# How to complete this task
Wherever the string "each" turns up in the data, copy the whole line.

==== Available data ====

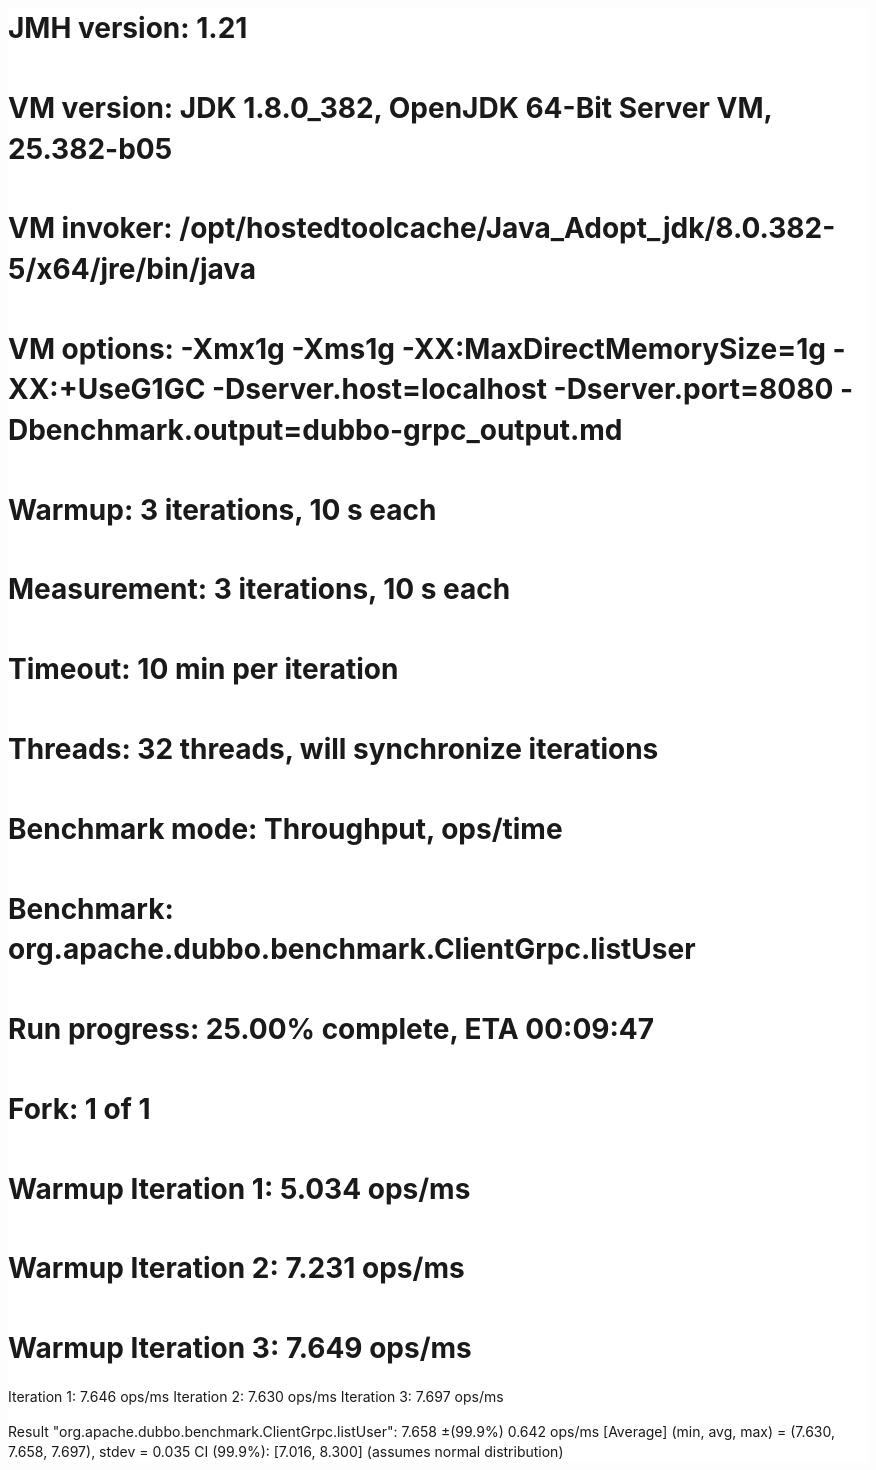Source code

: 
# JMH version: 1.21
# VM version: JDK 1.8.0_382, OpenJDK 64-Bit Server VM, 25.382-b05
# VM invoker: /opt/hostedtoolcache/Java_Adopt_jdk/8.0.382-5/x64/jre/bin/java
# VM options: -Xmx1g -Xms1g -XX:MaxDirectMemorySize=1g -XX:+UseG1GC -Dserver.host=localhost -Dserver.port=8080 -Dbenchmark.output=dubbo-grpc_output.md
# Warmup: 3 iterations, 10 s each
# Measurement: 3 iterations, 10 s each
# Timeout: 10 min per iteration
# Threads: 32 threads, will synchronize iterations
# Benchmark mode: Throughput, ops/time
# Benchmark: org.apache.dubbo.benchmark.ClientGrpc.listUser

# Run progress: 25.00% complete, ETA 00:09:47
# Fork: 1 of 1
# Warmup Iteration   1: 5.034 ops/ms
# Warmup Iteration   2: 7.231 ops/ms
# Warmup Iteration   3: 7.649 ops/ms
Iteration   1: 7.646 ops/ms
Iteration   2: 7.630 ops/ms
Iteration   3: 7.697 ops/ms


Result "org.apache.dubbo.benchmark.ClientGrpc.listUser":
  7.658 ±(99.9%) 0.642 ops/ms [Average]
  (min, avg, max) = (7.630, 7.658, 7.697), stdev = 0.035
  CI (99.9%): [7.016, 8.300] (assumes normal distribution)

====
==== Available data ====

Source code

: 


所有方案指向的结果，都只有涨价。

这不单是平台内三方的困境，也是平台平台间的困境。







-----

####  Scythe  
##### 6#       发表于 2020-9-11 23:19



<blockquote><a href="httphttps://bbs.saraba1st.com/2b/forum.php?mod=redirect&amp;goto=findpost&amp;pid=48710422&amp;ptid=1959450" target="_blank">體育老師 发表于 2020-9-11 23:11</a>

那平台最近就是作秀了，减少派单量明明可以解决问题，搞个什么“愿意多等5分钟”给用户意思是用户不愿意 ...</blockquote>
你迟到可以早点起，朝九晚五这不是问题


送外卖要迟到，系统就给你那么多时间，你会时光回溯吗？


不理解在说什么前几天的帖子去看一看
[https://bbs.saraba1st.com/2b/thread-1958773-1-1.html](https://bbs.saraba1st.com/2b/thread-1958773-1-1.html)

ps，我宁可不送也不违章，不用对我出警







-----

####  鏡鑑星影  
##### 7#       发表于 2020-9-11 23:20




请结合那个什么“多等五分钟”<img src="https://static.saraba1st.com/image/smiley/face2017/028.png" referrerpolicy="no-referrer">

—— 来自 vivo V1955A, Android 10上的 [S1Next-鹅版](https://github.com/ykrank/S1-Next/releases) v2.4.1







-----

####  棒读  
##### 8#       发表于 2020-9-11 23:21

====

# Output for this task
# Warmup: 3 iterations, 10 s each
# Measurement: 3 iterations, 10 s each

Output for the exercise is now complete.